(Records to process begins)

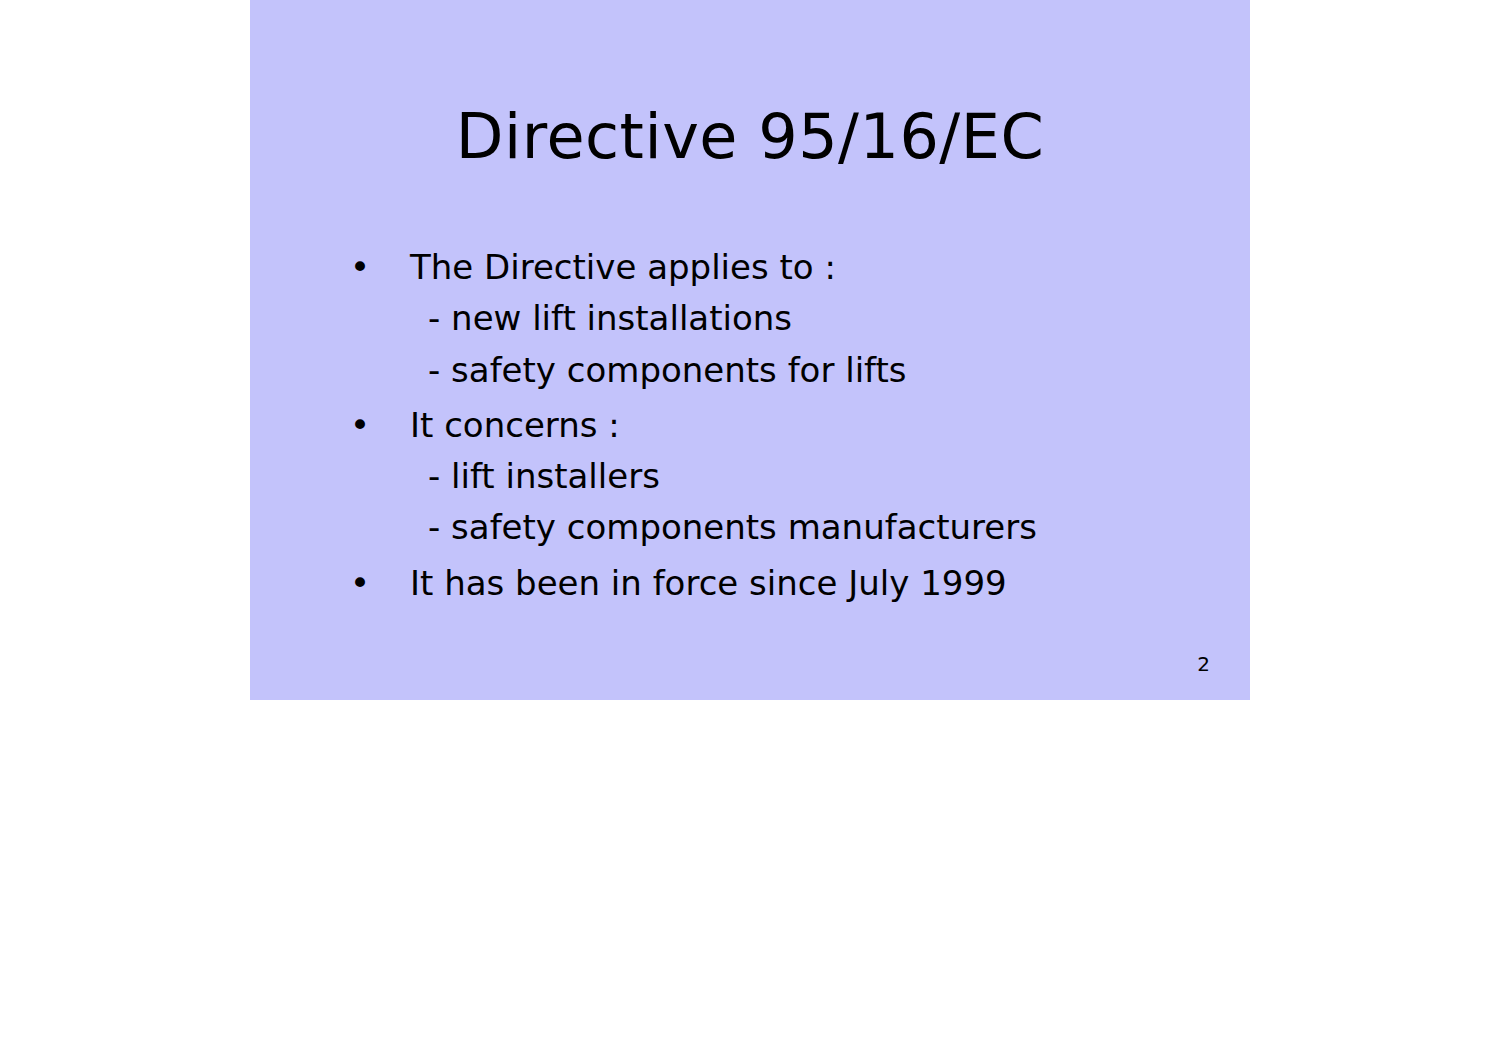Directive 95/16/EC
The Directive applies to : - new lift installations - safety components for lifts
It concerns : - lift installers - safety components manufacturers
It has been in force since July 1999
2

(Records to process ends)
(Records to process begins)

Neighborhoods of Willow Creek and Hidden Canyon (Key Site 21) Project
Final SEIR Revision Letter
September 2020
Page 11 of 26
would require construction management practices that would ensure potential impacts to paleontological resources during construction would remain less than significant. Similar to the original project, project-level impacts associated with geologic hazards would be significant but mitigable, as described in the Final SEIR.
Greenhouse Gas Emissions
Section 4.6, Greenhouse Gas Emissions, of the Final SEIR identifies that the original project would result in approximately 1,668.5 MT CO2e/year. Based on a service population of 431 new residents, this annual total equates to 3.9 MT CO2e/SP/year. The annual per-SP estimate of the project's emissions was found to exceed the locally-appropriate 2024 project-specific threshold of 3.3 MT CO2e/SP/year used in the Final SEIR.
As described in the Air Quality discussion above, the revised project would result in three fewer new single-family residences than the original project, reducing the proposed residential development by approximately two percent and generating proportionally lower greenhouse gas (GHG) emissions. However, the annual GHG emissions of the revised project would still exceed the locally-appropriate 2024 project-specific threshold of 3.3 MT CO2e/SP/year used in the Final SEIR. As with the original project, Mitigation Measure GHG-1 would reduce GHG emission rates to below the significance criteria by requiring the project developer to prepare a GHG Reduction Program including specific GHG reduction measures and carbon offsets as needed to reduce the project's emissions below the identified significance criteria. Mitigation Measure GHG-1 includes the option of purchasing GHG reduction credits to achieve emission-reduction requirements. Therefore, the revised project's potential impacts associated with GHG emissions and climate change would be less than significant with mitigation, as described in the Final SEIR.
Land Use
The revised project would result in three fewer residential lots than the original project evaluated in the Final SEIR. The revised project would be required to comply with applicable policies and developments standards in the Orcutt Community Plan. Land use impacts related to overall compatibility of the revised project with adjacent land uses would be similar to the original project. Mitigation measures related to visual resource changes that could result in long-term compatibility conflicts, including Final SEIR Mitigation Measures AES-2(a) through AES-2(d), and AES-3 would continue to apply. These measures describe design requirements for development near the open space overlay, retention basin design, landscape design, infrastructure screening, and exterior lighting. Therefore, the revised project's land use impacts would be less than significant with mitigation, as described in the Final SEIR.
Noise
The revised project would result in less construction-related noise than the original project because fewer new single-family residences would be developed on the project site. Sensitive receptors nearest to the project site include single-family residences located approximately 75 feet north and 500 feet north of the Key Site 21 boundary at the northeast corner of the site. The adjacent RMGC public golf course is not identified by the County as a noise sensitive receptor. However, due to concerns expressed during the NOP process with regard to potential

(Records to process ends)
(Records to process begins)

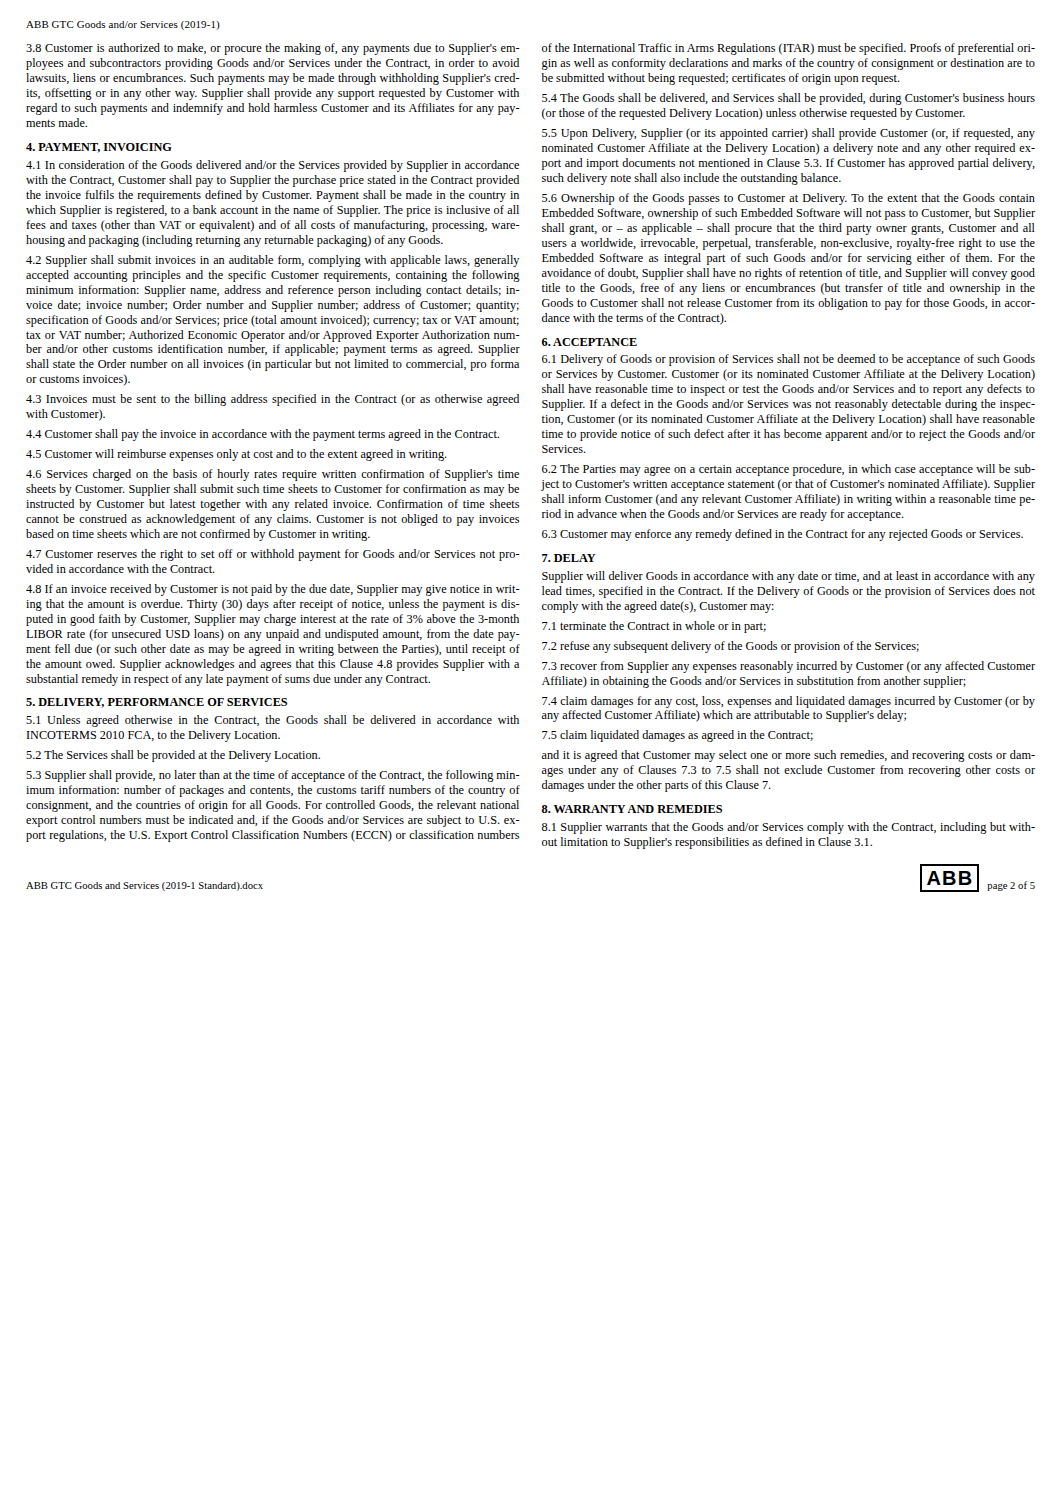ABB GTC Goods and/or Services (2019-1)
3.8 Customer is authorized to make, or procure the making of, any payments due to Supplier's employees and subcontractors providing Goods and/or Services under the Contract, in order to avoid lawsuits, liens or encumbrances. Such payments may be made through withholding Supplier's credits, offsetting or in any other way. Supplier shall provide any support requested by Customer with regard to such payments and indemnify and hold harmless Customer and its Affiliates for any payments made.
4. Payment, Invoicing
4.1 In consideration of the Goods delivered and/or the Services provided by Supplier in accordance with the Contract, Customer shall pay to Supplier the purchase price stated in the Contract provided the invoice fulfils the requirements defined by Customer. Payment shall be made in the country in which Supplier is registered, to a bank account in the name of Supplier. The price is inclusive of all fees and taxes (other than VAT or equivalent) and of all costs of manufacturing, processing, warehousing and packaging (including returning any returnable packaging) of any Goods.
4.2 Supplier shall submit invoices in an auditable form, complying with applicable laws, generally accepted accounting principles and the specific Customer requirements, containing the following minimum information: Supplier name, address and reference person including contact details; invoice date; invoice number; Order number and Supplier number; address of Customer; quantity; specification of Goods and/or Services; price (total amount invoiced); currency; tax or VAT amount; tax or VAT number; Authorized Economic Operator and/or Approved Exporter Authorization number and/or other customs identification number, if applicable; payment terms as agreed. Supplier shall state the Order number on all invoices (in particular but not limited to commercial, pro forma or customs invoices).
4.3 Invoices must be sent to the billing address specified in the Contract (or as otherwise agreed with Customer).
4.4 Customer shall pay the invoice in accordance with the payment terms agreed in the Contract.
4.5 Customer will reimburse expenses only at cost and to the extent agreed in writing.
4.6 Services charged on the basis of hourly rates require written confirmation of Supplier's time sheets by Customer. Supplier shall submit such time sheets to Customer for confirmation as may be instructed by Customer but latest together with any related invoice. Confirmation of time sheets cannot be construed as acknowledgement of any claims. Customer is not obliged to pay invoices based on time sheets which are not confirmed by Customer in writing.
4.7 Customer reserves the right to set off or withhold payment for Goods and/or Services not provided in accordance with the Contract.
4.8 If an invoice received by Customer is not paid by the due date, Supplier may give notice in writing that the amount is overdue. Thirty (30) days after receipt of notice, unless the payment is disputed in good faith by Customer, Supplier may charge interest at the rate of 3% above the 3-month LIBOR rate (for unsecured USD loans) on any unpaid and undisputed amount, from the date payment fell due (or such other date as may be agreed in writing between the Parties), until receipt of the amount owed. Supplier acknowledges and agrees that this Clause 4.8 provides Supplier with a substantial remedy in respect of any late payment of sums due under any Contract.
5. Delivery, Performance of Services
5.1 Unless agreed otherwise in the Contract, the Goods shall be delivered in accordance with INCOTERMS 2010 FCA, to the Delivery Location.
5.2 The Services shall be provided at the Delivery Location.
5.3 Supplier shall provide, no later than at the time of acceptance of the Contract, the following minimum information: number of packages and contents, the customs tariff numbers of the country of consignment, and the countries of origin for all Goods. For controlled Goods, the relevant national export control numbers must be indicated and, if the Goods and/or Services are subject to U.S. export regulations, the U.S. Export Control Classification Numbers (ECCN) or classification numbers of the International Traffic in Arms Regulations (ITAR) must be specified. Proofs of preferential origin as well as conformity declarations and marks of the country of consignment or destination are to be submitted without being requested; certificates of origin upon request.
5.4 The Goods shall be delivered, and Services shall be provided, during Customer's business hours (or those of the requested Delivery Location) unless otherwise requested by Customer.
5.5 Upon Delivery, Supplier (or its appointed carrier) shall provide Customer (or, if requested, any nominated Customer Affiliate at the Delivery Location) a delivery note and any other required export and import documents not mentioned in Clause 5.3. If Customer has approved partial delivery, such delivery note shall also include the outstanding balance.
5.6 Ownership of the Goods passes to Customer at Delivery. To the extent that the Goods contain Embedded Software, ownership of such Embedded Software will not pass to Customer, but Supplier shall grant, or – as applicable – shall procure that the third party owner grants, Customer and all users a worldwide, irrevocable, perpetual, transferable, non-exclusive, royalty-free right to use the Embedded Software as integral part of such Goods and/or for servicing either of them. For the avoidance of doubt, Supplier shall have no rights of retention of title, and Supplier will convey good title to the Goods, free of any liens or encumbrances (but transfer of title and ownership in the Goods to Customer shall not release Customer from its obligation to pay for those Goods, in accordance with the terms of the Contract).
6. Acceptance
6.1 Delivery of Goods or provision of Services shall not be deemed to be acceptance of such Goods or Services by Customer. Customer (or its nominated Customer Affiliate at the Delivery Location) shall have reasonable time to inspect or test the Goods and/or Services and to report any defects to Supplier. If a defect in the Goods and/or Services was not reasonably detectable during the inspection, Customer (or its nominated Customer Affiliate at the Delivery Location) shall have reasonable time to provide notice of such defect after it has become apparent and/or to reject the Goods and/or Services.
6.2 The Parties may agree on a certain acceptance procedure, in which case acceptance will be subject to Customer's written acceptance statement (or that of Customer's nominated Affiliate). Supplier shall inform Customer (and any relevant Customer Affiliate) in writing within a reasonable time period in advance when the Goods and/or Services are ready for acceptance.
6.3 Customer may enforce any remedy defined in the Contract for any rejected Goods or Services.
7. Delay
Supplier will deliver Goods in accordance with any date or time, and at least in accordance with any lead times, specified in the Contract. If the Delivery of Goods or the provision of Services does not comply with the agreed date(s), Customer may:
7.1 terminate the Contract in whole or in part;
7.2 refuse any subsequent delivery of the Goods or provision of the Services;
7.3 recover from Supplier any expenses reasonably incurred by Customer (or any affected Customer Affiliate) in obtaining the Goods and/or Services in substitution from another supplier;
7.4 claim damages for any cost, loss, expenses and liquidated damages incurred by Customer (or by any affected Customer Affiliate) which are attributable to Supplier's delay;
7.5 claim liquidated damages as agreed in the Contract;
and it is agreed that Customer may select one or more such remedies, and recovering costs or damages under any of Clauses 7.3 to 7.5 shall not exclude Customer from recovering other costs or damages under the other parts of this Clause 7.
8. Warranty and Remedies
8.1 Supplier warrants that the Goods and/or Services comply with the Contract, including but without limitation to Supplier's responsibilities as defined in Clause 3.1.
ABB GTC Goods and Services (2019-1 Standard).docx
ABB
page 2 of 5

(Records to process ends)

Each line of the listing that includes the word "expenses" counts once; give the total as a single number.

__Problem solution__.
3